*Directions for this task*: As the answer, give a copy of each line below that includes the word "Instruções".

** Data for this exercise follows **

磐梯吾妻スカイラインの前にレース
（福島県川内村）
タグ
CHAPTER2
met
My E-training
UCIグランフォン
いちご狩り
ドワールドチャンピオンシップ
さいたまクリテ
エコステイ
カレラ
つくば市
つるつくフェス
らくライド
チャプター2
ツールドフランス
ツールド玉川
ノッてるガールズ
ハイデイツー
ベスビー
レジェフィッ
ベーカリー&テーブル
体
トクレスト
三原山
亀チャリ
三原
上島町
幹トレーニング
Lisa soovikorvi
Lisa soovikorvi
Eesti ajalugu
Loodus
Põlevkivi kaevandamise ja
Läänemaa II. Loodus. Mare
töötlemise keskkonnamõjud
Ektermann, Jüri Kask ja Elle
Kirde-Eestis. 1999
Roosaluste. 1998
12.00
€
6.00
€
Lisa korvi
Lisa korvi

** End of Data for this exercise **
** Data for this exercise follows **

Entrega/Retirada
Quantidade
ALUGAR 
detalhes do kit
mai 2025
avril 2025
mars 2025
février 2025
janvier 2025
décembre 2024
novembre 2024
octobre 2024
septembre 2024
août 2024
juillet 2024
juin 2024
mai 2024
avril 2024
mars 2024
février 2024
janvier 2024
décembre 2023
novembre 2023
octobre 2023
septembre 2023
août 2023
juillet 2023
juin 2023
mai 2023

** End of Data for this exercise **
** Data for this exercise follows **

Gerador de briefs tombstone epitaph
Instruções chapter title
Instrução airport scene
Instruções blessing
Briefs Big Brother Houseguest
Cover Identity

** End of Data for this exercise **

*Reply*:
Instruções chapter title
Instruções blessing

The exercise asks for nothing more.